Here is my absolutely flat-out adventure. There was a chill in the air as it got dark. We were a group of four. Instead of doing the usual dinner-dance routine - it was New Year’s Eve in Nepal - we decided to start early and walk through Darbar Square and then hit the back-packer hub of Thamel.
We kept changing pubs and finally found ourselves at the Rum Doodle. We had no idea about its history. It has got its name from the book The Ascent of Rum Doodle by W. E. Bowman. This place has been visited by all the summiteers and even today those climbing Everest make it a part of their itinerary.
There are paper footprints stuck on the wall with signatures of the great climbers; there are also autographs of heads of state.
The restaurant is at two levels and we were on the terrace.
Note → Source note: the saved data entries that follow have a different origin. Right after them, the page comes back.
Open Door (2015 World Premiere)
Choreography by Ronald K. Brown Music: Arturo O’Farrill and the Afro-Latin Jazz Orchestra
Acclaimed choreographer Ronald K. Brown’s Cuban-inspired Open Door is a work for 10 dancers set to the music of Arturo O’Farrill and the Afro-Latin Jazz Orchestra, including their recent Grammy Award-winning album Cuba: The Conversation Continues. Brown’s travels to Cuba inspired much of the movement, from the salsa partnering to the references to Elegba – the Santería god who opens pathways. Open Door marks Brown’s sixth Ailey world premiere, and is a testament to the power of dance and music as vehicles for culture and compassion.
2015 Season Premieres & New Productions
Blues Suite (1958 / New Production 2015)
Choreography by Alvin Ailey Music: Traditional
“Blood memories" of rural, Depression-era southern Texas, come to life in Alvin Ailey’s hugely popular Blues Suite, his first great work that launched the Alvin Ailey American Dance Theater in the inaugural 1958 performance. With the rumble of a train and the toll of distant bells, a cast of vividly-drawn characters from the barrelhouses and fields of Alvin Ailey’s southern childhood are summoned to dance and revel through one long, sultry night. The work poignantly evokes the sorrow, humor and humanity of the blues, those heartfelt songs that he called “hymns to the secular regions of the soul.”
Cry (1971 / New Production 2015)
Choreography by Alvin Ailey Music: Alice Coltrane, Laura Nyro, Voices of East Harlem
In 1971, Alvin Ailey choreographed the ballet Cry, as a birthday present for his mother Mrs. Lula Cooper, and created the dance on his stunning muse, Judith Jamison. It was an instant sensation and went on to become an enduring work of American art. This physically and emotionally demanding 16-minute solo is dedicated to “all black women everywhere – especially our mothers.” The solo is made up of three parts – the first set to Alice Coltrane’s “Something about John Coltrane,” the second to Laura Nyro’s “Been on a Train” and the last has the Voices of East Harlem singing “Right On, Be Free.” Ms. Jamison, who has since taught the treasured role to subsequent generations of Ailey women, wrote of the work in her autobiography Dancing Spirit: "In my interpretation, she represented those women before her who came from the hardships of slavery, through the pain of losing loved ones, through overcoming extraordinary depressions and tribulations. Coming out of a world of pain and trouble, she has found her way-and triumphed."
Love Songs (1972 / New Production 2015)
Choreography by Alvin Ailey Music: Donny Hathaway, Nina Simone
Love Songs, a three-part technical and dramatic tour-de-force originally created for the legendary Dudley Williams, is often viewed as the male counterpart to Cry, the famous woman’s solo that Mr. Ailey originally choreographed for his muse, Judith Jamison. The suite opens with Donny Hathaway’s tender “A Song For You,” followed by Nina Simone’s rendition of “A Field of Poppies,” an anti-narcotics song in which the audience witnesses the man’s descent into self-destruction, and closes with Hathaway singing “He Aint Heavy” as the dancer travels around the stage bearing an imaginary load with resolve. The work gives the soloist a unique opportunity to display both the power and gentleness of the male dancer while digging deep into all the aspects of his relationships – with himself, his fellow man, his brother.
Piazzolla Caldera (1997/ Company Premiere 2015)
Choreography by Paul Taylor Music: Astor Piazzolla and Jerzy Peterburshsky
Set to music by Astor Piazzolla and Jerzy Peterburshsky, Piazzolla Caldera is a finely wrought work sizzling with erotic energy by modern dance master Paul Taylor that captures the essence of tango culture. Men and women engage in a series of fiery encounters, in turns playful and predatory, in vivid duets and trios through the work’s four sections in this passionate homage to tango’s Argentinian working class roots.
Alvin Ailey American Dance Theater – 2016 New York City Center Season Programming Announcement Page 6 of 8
Long wooden benches and tables give it a rustic look. There were some diplomats on our right and a bunch of punks from nowhereland on our left. A real tree that rose from the ground floor stood in the middle. We nibbled on our snacks and within half an hour no one seemed interested in the food.
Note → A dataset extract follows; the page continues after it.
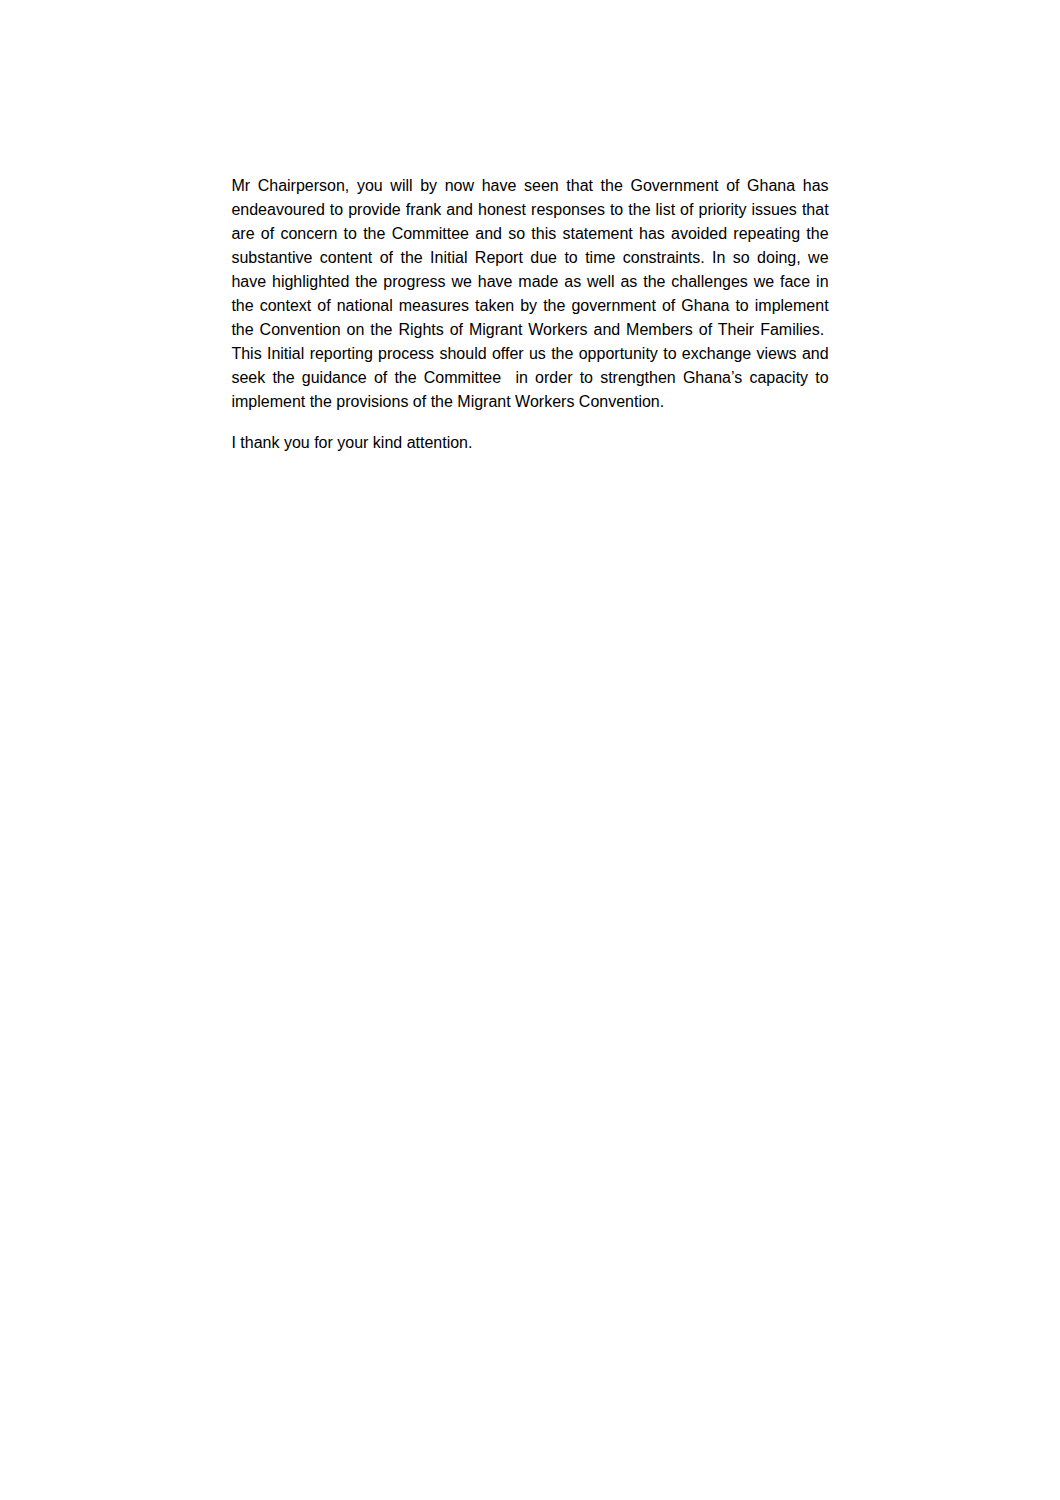Mr Chairperson, you will by now have seen that the Government of Ghana has endeavoured to provide frank and honest responses to the list of priority issues that are of concern to the Committee and so this statement has avoided repeating the substantive content of the Initial Report due to time constraints. In so doing, we have highlighted the progress we have made as well as the challenges we face in the context of national measures taken by the government of Ghana to implement the Convention on the Rights of Migrant Workers and Members of Their Families. This Initial reporting process should offer us the opportunity to exchange views and seek the guidance of the Committee in order to strengthen Ghana’s capacity to implement the provisions of the Migrant Workers Convention.
I thank you for your kind attention.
The lady who was with us was very good at handling her drinks. She decided we needed tequila shots. Before I could figure out what was happening, I had downed four.
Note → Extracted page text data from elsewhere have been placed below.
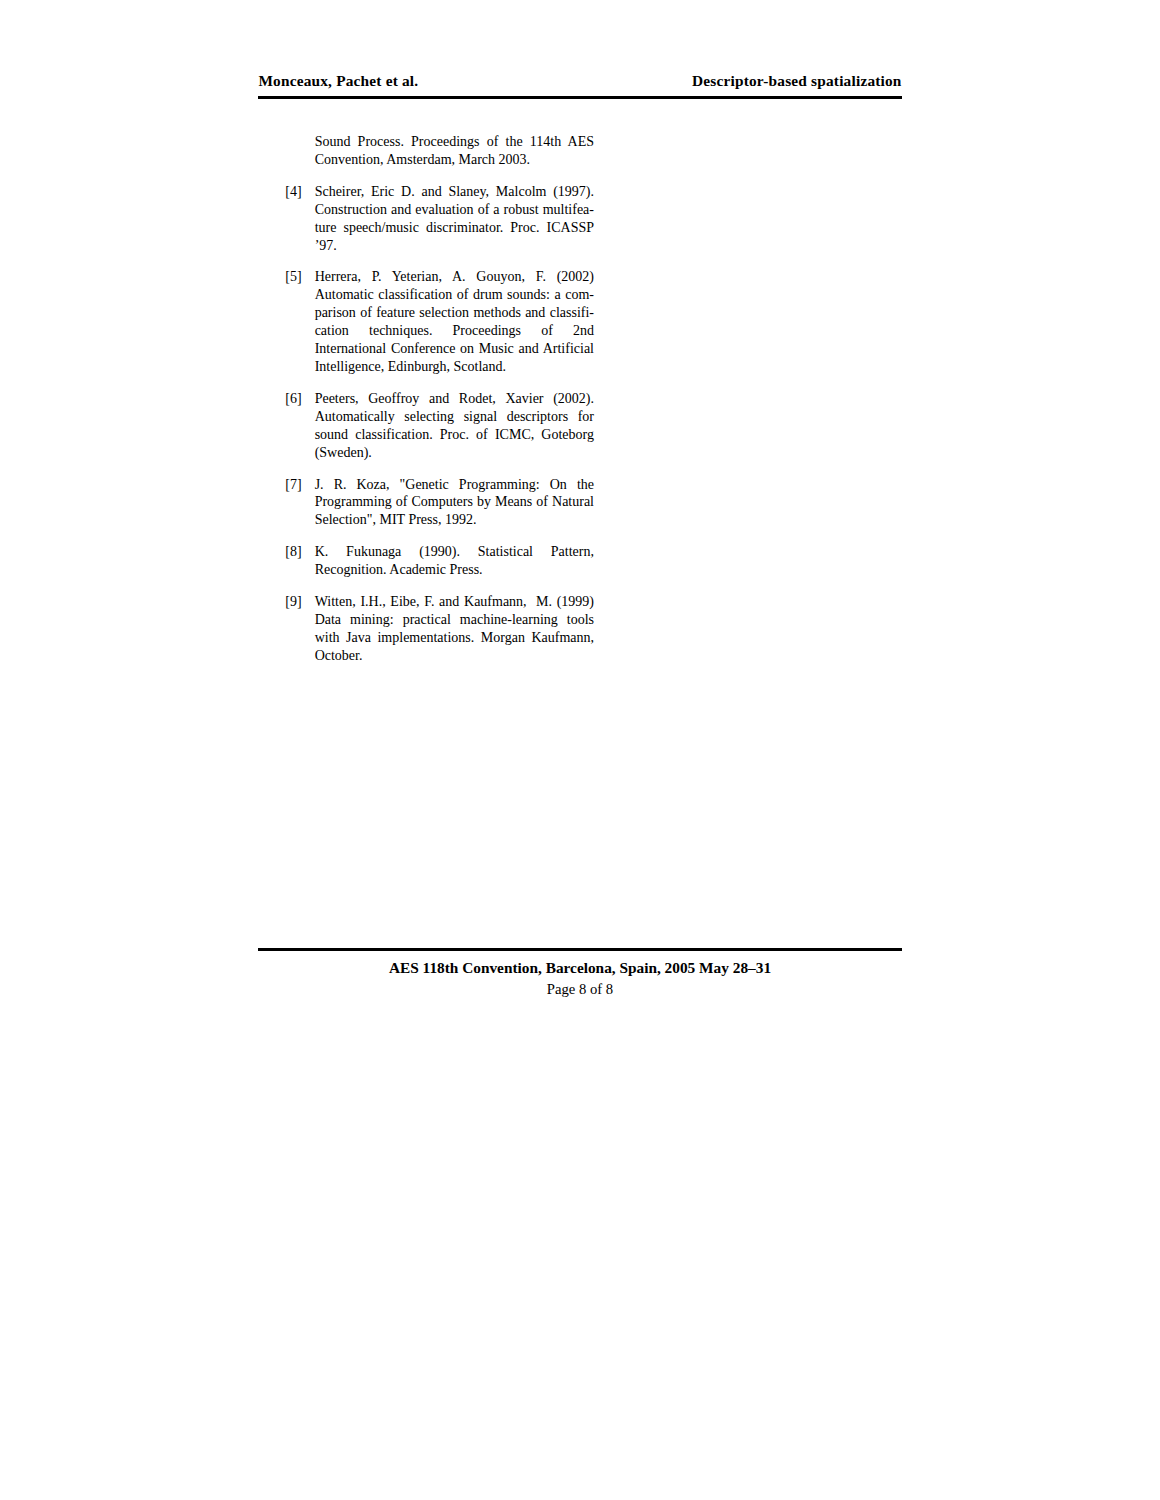Monceaux, Pachet et al.
Descriptor-based spatialization
Sound Process. Proceedings of the 114th AES Convention, Amsterdam, March 2003.
[4]
Scheirer, Eric D. and Slaney, Malcolm (1997). Construction and evaluation of a robust multifeature speech/music discriminator. Proc. ICASSP ’97.
[5]
Herrera, P. Yeterian, A. Gouyon, F. (2002) Automatic classification of drum sounds: a comparison of feature selection methods and classification techniques. Proceedings of 2nd International Conference on Music and Artificial Intelligence, Edinburgh, Scotland.
[6]
Peeters, Geoffroy and Rodet, Xavier (2002). Automatically selecting signal descriptors for sound classification. Proc. of ICMC, Goteborg (Sweden).
[7]
J. R. Koza, "Genetic Programming: On the Programming of Computers by Means of Natural Selection", MIT Press, 1992.
[8]
K. Fukunaga (1990). Statistical Pattern, Recognition. Academic Press.
[9]
Witten, I.H., Eibe, F. and Kaufmann, M. (1999) Data mining: practical machine-learning tools with Java implementations. Morgan Kaufmann, October.
AES 118th Convention, Barcelona, Spain, 2005 May 28–31
Page 8 of 8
Earlier I had stuck to discussing philosophy, then psychology…now it was too late. I got up, stood on the bench, held on to the bark of the tree and sat atop a sturdy branch. Then I summoned the manager.
“I want one of those,” I said, indicating the footprint on the wall.
“I am sorry,” he replied, “but that is only for climbers.”
“What do you think I have done? I have climbed this tree.”
After much discussion a paper footprint was brought, a tiny one, and pinned to the wall. I was given a pen. I signed but don’t recall what I wrote. There was some applause.
That night I felt I had truly done something adventurous.
It is unlikely that I will ever climb any mountain, but every little hill has a peak and when you look from afar when I point a finger up, you won’t know how far the sky is from wherever I am.